Categories of Special Interest
In Use As
1825 - 1845
Corner-sited Methodist church and school, built c.1835, sharing same façade. Two-bay three-storey school to north-east end, having entrance door in first floor, and church to south-west end having three-bay gable-front and having projecting gabled porch to central bay. Pitched slate and artificial slate roofs having cut limestone pediments to school and church, with modillions to sloping sides and to base, roof having cast-iron and replacement uPVC rainwater goods. Dressed limestone walling to front elevation with limestone plinth. Low buttresses to corners of porch, with ashlar quoins and kneelers. Blank raised plaques to above end windows of church and plaque between upper floors of school inscribed 'School House'. Spired pinnacle with metal weather vane to pediment of church. Blank lined-and-ruled rendered walls to south-west elevation having dressed limestone quoins. Round-headed window openings to front elevation, except for round heads to top floor of school, having limestone sills, surrounds and voussoirs with replacement timber and uPVC windows to school and lead-lined stained-glass windows to church within timber casement frames. Top floor of school has stone lintels. Square-headed window openings to side elevations of porch having tooled limestone sills, block-and-start surrounds, stone lintels and replacement uPVC windows. Pointed-arch door opening to porch having tooled chamfered limestone block-and-start surround with limestone steps and double-leaf timber panelled doors. Round-headed door opening to first floor of school having limestone surround and voussoirs with timber panelled door and spoked fanlight, approached by recent concrete steps. Painted rendered interior walls and ceiling with timber crucifix to rear.

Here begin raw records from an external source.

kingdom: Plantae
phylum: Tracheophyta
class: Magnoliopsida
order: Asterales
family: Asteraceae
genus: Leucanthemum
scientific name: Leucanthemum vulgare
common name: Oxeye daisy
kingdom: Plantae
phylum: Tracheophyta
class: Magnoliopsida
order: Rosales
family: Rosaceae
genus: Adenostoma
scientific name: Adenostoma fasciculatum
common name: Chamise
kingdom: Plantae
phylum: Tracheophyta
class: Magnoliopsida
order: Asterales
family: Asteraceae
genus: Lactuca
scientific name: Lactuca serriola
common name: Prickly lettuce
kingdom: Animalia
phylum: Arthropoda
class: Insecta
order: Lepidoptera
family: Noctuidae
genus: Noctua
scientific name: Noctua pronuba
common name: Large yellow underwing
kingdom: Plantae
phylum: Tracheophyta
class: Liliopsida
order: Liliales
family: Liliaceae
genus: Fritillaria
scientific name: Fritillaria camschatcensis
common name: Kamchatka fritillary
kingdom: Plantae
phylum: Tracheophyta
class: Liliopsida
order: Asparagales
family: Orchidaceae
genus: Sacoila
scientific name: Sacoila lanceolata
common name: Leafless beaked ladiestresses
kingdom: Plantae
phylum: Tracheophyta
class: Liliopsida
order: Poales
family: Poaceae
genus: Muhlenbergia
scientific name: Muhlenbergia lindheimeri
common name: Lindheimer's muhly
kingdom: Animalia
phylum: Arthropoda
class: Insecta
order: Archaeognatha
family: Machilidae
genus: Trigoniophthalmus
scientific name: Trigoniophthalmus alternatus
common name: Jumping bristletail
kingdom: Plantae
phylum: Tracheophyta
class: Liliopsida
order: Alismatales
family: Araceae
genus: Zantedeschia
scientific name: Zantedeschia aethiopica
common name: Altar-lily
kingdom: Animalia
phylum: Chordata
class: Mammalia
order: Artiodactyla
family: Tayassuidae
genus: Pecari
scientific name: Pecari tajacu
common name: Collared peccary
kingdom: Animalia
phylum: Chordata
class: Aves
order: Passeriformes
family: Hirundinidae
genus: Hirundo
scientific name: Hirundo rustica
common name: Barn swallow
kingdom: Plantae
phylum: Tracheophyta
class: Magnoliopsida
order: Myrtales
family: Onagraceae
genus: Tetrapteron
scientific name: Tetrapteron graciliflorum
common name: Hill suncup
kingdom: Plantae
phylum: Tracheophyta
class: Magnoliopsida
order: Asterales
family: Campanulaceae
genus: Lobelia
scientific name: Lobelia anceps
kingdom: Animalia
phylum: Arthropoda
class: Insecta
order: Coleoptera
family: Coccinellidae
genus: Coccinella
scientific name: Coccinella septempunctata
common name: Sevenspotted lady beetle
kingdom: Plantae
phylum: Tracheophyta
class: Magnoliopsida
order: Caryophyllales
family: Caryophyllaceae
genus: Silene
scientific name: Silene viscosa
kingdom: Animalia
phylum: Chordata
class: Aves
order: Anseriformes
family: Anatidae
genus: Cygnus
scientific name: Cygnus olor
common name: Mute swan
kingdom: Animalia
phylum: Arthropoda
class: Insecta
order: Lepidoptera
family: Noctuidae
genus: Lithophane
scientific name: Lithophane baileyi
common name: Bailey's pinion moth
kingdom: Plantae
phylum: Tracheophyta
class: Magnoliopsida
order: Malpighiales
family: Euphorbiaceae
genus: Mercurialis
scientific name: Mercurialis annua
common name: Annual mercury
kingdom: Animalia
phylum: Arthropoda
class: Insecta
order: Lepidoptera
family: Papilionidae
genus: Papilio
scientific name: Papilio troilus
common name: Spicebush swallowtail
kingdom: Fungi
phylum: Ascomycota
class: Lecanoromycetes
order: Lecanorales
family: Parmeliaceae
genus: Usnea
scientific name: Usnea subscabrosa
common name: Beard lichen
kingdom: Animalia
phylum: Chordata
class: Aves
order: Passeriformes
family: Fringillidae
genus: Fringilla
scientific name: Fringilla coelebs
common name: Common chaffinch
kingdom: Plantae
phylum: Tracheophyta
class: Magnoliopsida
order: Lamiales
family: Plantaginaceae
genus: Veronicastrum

This combined church and school is most unusual and adds significantly to the architectural variety of the city. The school may be a later structure, as suggested by the junction between the two structures. The building displays simple Classical detailing in its round-headed openings. The assymetrical fenestration of the whole makes this one of the more interesting buildings in the area around Eyre Square and the building is enhanced by the various plaques and by the varied openings to the porch and top floor of the school.